The next question to be determined is whether or not the provisions of Section 3 of Chapter 13576, supra, the pertinent part of which is: “Stockholders who shall have transferred their shares or registered the transfer thereof within six months next before the date of the failure of such company to meet its obligations, or with knowledge of such impending failure, shall be liable to the same extent as if they had made no such transfer, to the extent that the' subsequent transferee fails to meet such liability; but this provision shall not be construed to affect in any way any recourse which such shareholders might otherwise have *202 against those in whose names such shares are registered at the time of such failure. Provided the seller shall have notified the Bank in writing by registered mail or taken receipts from bank therefor,” is such an impairment of the obligation of contract as to be inapplicable to a transfer of stock by a stockholder when the stock so transferred was acquired by such stockholder prior to the enactment of Chapter 13576, supra.

It is well settled that when the constitutionality of' a statute is attacked, and the statute will bear two constructions, one of which will render it unconstitutional and the other constitutional, it is the duty of the courts to adopt the latter construction. That part of the statute here under consideration is remedial in its nature and does not create a liability but extends a liability already created by the ownership of the bank stock.

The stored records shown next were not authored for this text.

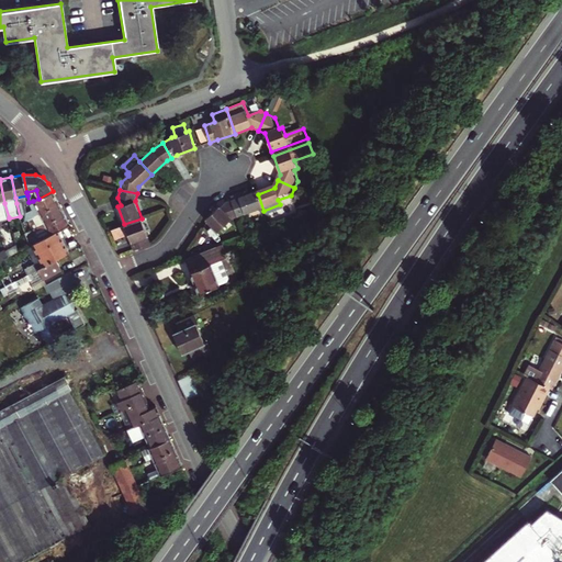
[(58,203),(53,191),(38,199),(33,201),(40,213),(58,203)]
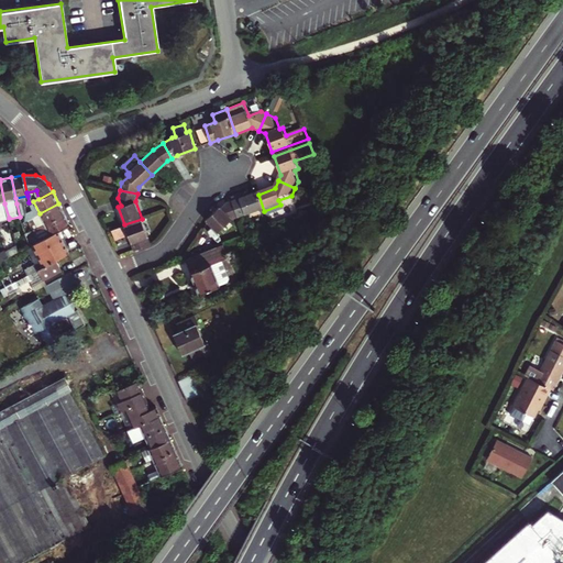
[(234,203),(240,220),(264,211),(258,195),(234,203)]
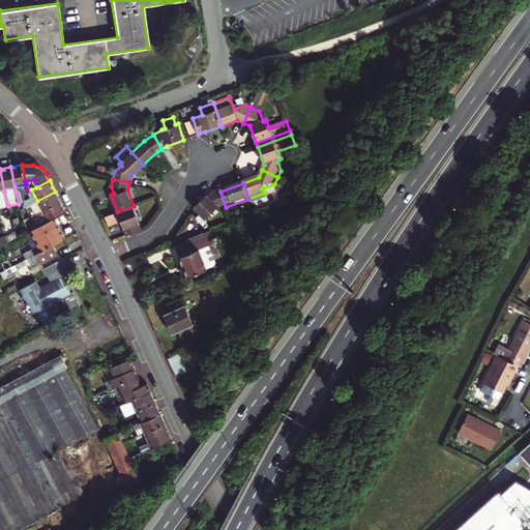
[(60,201),(55,192),(37,201),(42,211),(60,201)]
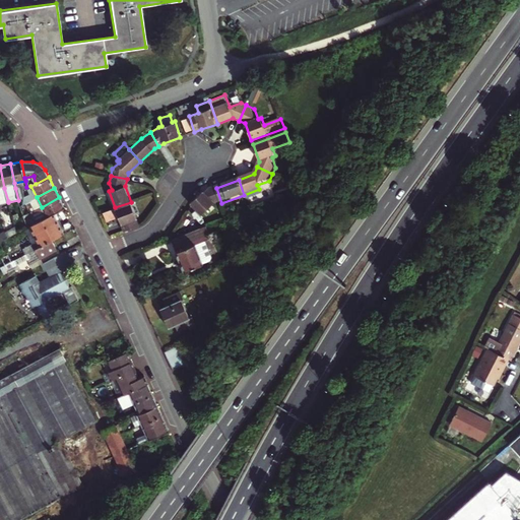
[(221,203),(216,188),(211,190),(205,195),(204,193),(191,205),(202,218),(215,206),(221,203)]
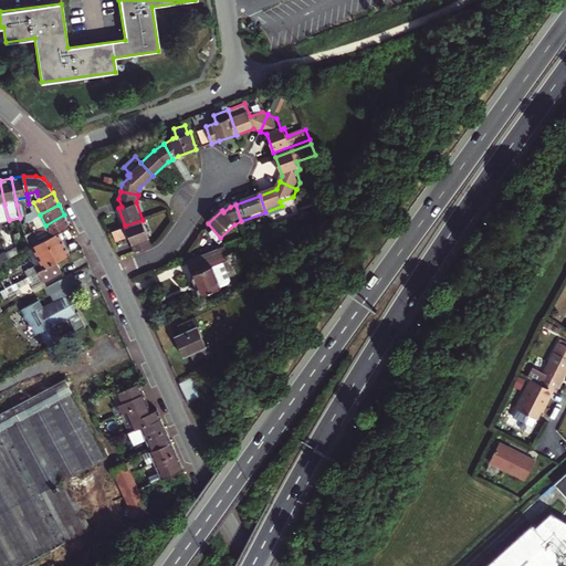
[(64,215),(45,226),(51,237),(58,232),(70,227),(64,215)]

The provisions of Chapter 11849, Acts of 1927, authorizing the Comptroller to freeze deposits is in its application and operation analogous to the statute there under consideration. In the case of McConville v. Ft. Pierce Bank & Trust Co., 101 Fla. 727, 135 Sou. 392, in which it appeared that McConville had filed suit against Ft. Pierce Bank & Trust Co. to recover a deposit and the bank had filed a plea setting forth that on August 20, 1927, the Comptroller took possession of the defunct Bank and later, on March 26, 1928, on petition of 75% of the total depositors issued his formal order under the statute above referred to, freezing deposits of the Bank and providing that Bank should pay 5% of the deposits in cash on reopening, 45% of certificates of deposit due and payable on or before three years after date of reopening, and that the remaining 50% of deposits of any nature whatsoever to be paid on or before three years of the reopening from the *203 proceeds obtained from the slow and doubtful páper assets to be classified and set aside for the benefit of such deposits.